As England overcame the might of the Scottish cricket team early on Monday morning in Christchurch, to a polite ripple of muted applause (heaven forbid the reaction of Piers Morgan had they lost!), it got me pondering once again about the state of the game in this country and what the future may hold…
Conceivably, such is the marathon nature of the World Cup, that England could lose another two games in the group stage, struggle past the minnows of Afghanistan and perennial underdogs Bangladesh, and reach the Super Eights where they will then just be two games away from an improbable final.
A convincing but ultimately routine win against our friends north of the border, however, has done little to dampen the notion that English cricket is currently in the midst of an identity crisis.
Whether or not Eoin Morgan’s side continue an upturn in form between now and the rest of the tournament remains to be seen, but clearly there are big and bold decisions that need to be made at the heart of English cricket to reinvigorate a sport currently caught at a crossroads.
The dilemma points at an increasingly disseminated product across all levels of the game, as well as a backdrop of well documented off-the-pitch politics that have generated more than their fair share of negative PR. Moreover, the huge success of the IPL and more recently the Big Bash in Australia, have served to make the traditional county game, the breeding ground for the next stars of Test cricket, increasingly marginalised.
Counties remain the bedrock of the national game, nurturing the next generation of cricketing talent, but dwindling crowds and growing debts make the current setup unsustainable. Prominent figures in the game, such as Kevin Pietersen and Jason Gillespie, have mooted the possibility of England introducing a similar franchise-based tournament, akin to the Big Bash, based in key cities such as London and Manchester, that could potentially attract new and bigger crowds and ultimately generate more money through TV and ad revenues to plough back into the national game.
While this seems like an intriguing proposition – who wouldn’t want to see the best of Surrey and Middlesex coming together as “London Thunder” – the political sensitivities in carving up counties that have stood the test of time continues to make such a move appear remote for now.
Somewhere down the line though, English cricket needs to decide to stick or twist.
I’m a traditionalist at heart, so for me nothing beats the rollercoaster ride of a 5-day test match, but it’s hard to argue that the longest form of the game has struggled to capitalise on the epiphany moment that saw the nation come to a standstill almost a decade ago to salute ‘Red-Eye’ Flintoff and his comrades during that invigorating summer of 2005.
Even when I used to go and see Derbyshire play in the 1990s, crowds were sparse, so it’s hardly a new phenomenon, but the ever-decreasing number of stars who ply their trade on the county circuit in favour of the big-hitting, bucks and bright lights of the IPL means that it’s an increasingly unappealing product.
Our national Twenty20 tournament does do a decent job of getting bums on seats, but based on my visits to The Oval over the last couple of years, the crowd is predominantly twenty or thirty-something types looking for a bit of entertainment to accompany their Friday night beers before the commute home, rather than hordes of enthused under-16s looking for a new batting or bowling role model.
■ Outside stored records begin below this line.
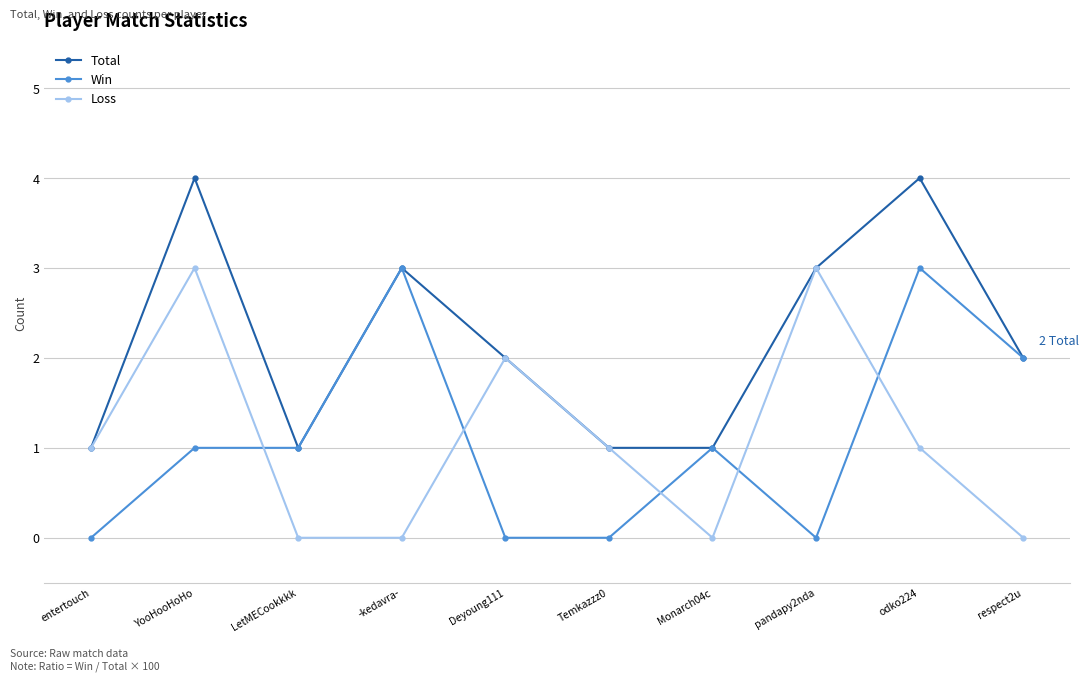

Does the chart have visible grid lines?

Yes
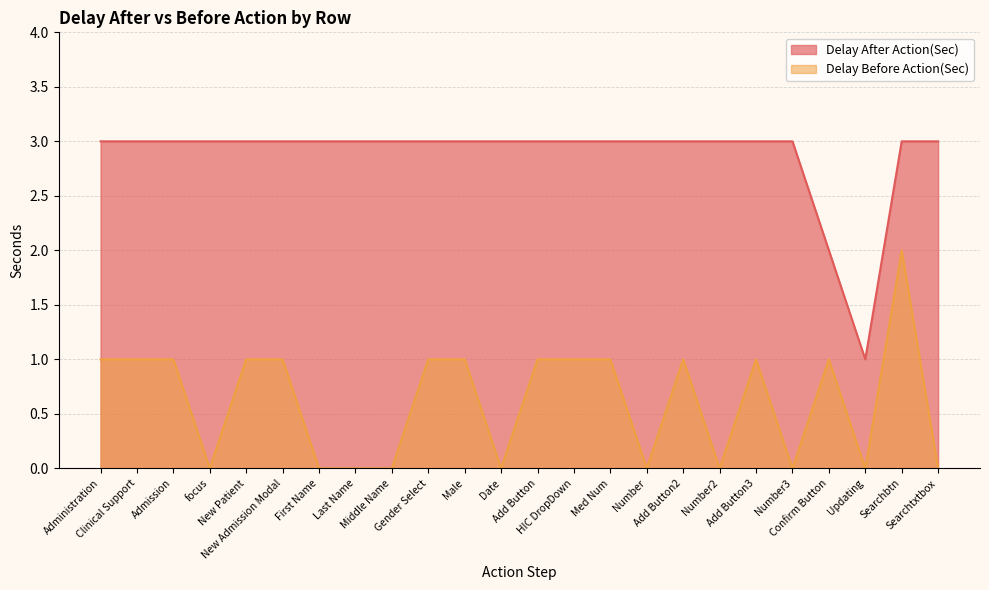

The Delay After Action(Sec) series shows 2 at HIC DropDown. True or false?

False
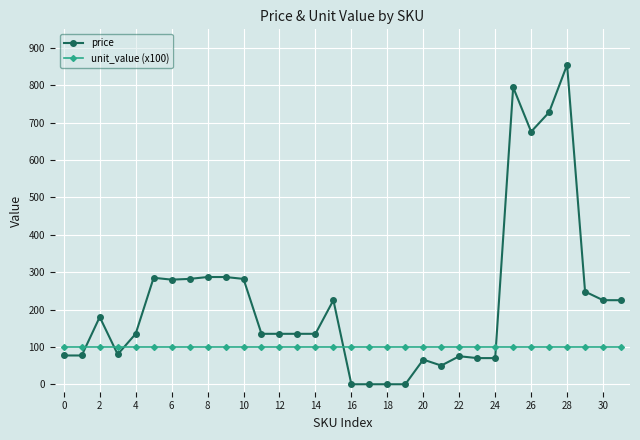

True or false: unit_value (x100) and price cross at least once.

True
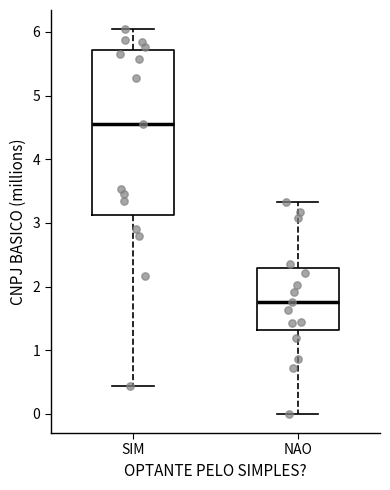

Reading left to right, read every box against the y-axis: the position of its median line, the range the box covers, and the ends of its whiskers. The values are not printed on the chart, so give them approximately, as read against the axis.

SIM: median 4.6, box 3.1 to 5.7, whiskers 0.4 to 6.0
NAO: median 1.8, box 1.3 to 2.3, whiskers 0.0 to 3.3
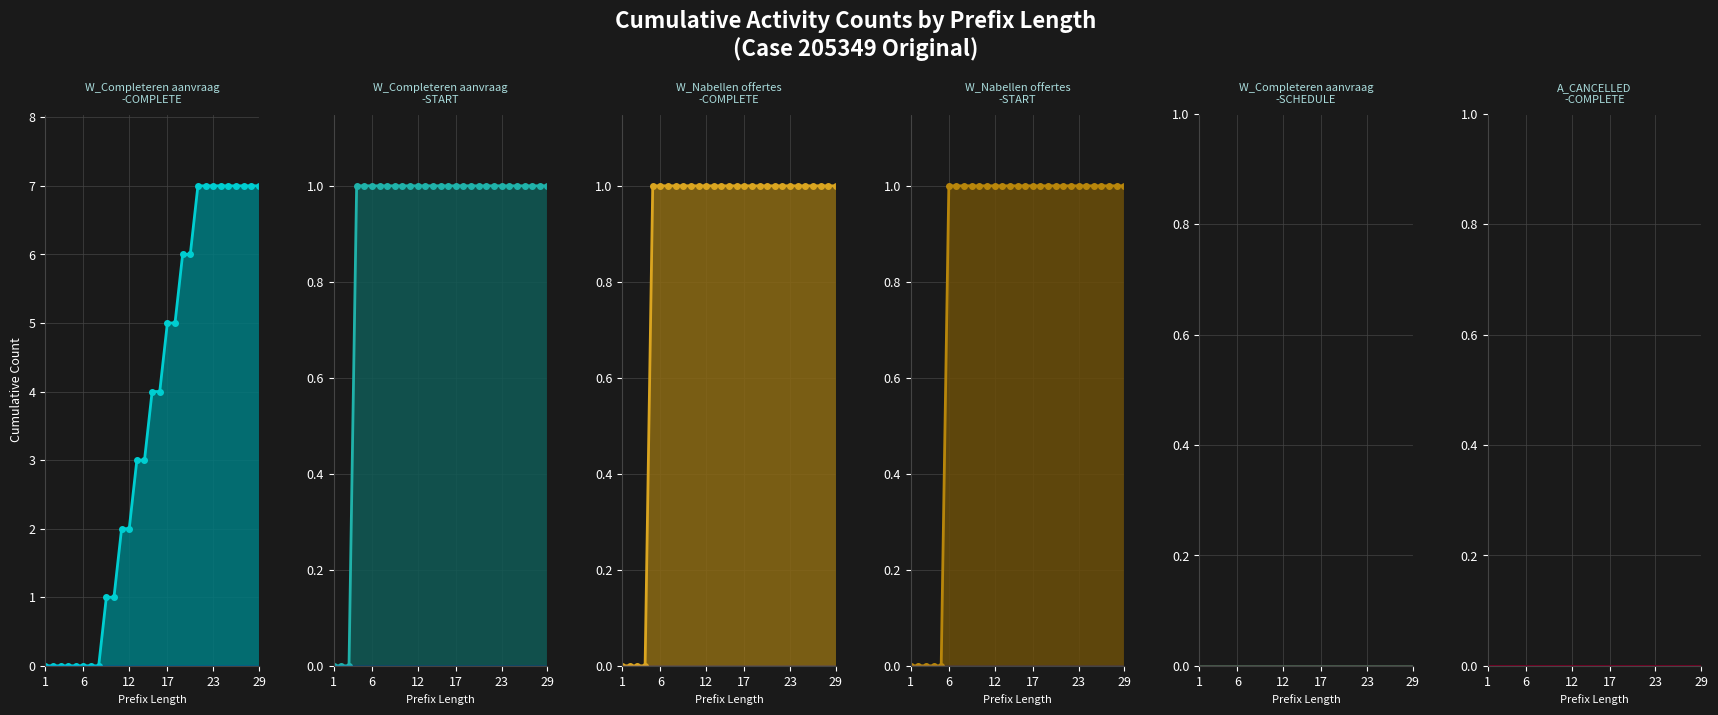

Which series has the largest range (max minus min)?

W_Completeren aanvraag-COMPLETE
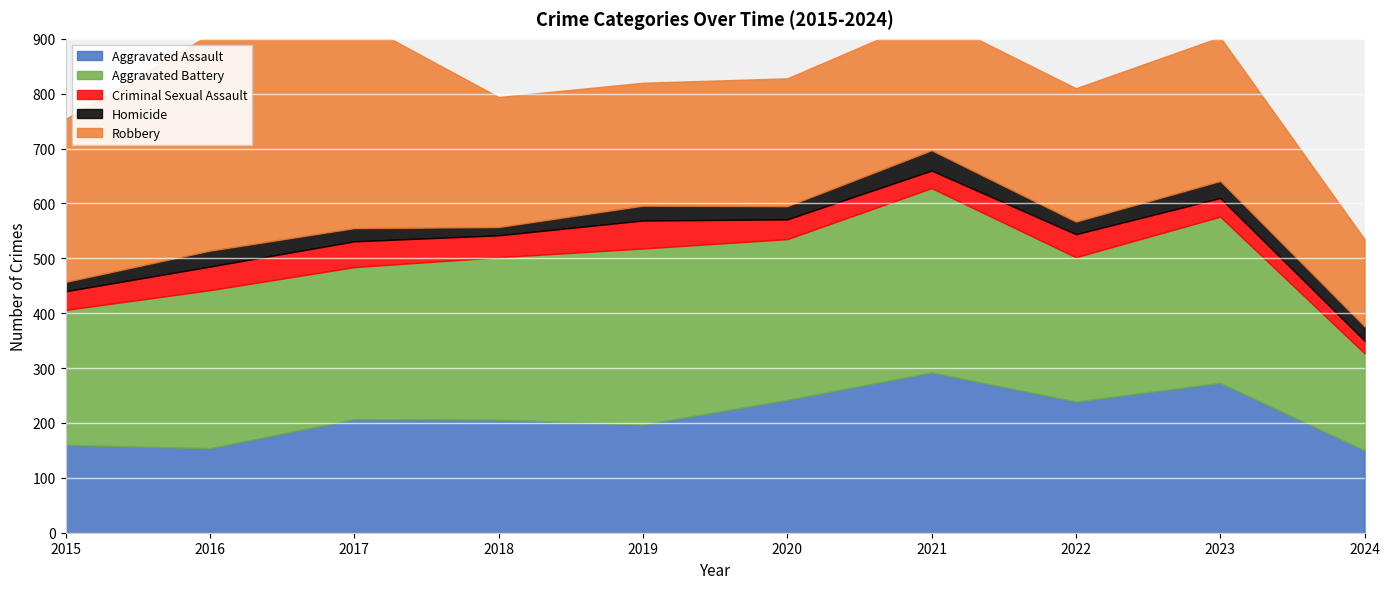

Where is Robbery nearest to the value 276?

2023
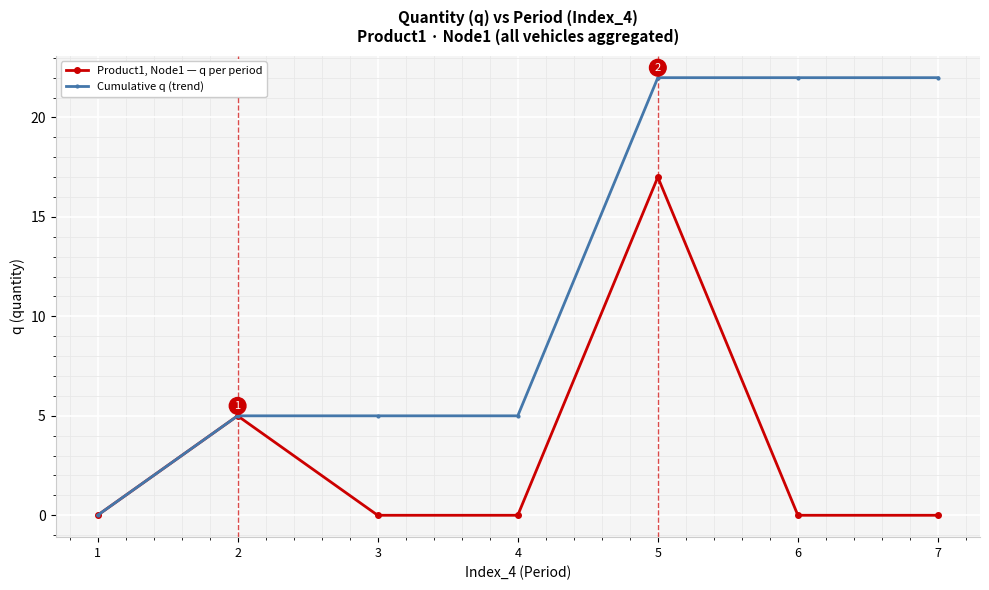

True or false: Cumulative q (trend) has a value of 9 at 3.

False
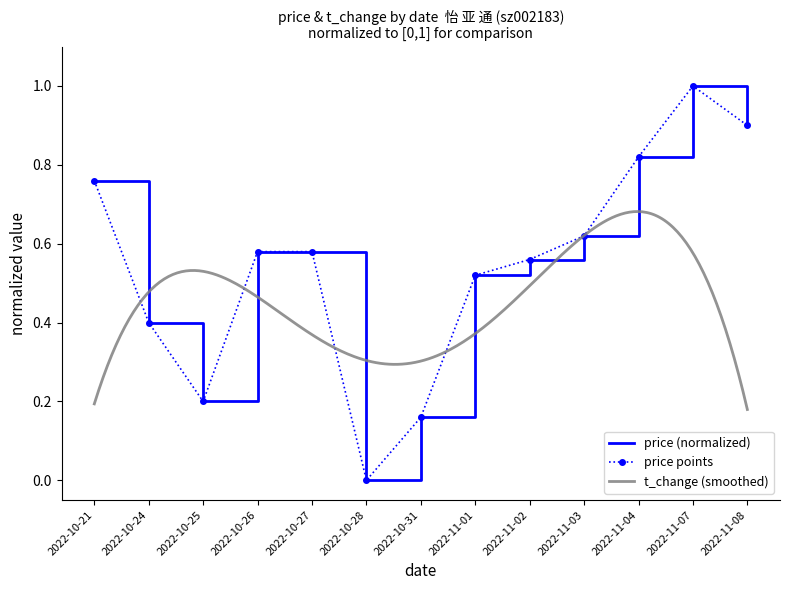

What is the change in value from 2022-10-28 to 2022-11-02?

+0.6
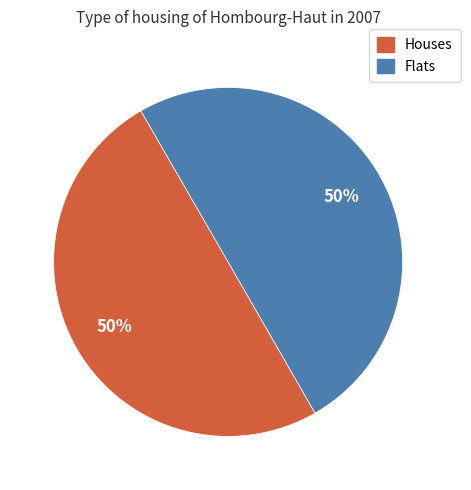

How many segments does this pie chart have?

2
Indeed, with the likes of the NBA and NFL increasingly competing for new fans and attention amongst the national psyche, there’s a genuine and growing concern as to where the next Freddie or Jimmy Anderson is going to come from.
Following the Big Bash model and condensing T20 into a monthly tournament that takes place solely during the summer holidays may yet be a more sensible alternative – a vehicle to get more young people interested in their counties full stop, whatever the format.
I was a big fan of Michael Vaughan’s idea last year about introducing an ‘FA Cup’ style tournament for cricket, which would see amateur club sides and minor counties compete in a T20 competition for the chance to play against county sides later on in the tournament. Such an idea may yet come to fruition and would certainly provide a welcome boost to the grass roots game and inject some impetus across communities, while giving the ECB another tournament to market to TV broadcasters and sponsors.
As Kevin Pietersen wrote in his controversial autobiography, back in 2005 “English cricket had something it’s lost. Superstars. Sexiness. Momentum.” Love him or hate him, it’s hard to disagree with that statement.
As improbable as it seems, seeing England light up the MCG on 29 March in a World Cup Final would certainly whet the appetite and generate some buzz around this summer’s Ashes which is shaping up to be the most evenly contested since that unforgettable series ten years ago.
Come September, we could be talking about the likes of Joe Root and Moeen Ali as bonafide international stars that transcend all forms of the game – a marketer’s dream and potential role models to help inspire the next generation to leave the football boots in the wardrobe and dust off their cricket bats instead.